» Document
- Directed by: Herbert Glazer
- Written by: Hal Law Robert A. McGowan
- Produced by: Metro-Goldwyn-Mayer
- Starring: Janet Burston Bobby Blake Billy Laughlin Billie Thomas Robert Emmet O'Connor
- Cinematography: Jackson Rose
- Edited by: Leon Borgeau
- Distributed by: Metro-Goldwyn-Mayer
- Release date: September 18, 1943;
- Running time: 10:40
- Country: United States
- Language: English

= Little Miss Pinkerton =

Little Miss Pinkerton is a 1943 Our Gang short comedy film directed by Herbert Glazer. It was the 216th Our Gang short to be released.

==Synopsis==
The janitor of the Greenpoint department store is murdered during a robbery, while Mickey, Froggy, Buckwheat, and Janet witness the crime. The thieves take the boys hostage, but Janet escapes and heads for the police. Alas, no grownup will believe her story, so Janet enlists the aid of the other gang members to rescue the boys and capture the crooks.

» Excerpted records
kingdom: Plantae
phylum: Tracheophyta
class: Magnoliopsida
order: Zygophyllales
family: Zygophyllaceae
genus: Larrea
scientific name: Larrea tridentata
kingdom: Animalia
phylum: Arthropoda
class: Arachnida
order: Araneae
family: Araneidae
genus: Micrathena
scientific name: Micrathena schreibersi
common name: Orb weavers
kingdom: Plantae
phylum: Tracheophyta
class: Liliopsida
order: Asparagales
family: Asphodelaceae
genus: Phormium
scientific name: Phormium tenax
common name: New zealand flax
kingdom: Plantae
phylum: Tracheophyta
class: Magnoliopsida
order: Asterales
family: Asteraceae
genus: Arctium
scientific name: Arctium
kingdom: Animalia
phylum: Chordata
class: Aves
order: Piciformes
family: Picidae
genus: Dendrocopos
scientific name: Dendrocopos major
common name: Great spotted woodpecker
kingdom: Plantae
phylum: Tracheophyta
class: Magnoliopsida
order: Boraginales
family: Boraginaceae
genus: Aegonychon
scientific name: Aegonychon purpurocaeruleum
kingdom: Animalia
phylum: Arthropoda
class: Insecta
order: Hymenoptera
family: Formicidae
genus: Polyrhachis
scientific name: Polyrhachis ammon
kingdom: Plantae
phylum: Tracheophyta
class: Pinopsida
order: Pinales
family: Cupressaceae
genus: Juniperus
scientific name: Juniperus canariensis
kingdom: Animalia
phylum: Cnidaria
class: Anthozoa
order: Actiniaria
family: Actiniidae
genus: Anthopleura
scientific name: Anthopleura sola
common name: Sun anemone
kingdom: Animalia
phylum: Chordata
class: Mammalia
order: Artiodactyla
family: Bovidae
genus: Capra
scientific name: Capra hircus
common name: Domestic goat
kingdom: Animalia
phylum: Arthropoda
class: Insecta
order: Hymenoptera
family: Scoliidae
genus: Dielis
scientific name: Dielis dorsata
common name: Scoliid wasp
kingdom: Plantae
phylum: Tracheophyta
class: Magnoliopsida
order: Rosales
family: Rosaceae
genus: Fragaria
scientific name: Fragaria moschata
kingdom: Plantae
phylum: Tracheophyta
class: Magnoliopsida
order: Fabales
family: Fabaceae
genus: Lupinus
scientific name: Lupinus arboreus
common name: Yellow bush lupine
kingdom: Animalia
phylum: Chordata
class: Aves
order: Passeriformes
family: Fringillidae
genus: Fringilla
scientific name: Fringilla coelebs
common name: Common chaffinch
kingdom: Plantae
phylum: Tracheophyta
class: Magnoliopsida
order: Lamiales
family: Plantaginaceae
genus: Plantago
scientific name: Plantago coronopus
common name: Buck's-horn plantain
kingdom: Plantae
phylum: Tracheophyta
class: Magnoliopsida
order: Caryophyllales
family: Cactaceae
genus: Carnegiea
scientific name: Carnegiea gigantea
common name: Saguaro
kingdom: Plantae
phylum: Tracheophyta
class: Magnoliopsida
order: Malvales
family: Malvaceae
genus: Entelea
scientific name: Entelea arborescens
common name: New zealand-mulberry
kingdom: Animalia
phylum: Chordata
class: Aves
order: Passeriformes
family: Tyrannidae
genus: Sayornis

» Exercise requirements
Continue the Little Miss Pinkerton article, starting after its final sentence. The entries have no connection to the Little Miss Pinkerton article.

» Answer below
==Production notes==
This is the last of Our Gang episodes directed by Herbert Glazer, who disappeared into obscurity after that. Edward Cahn returns for the next episode, Three Smart Guys.

This was the third MGM Our Gang short to lose money during its initial release, losing approximately $900 after print and advertising expenses were factored into the budget.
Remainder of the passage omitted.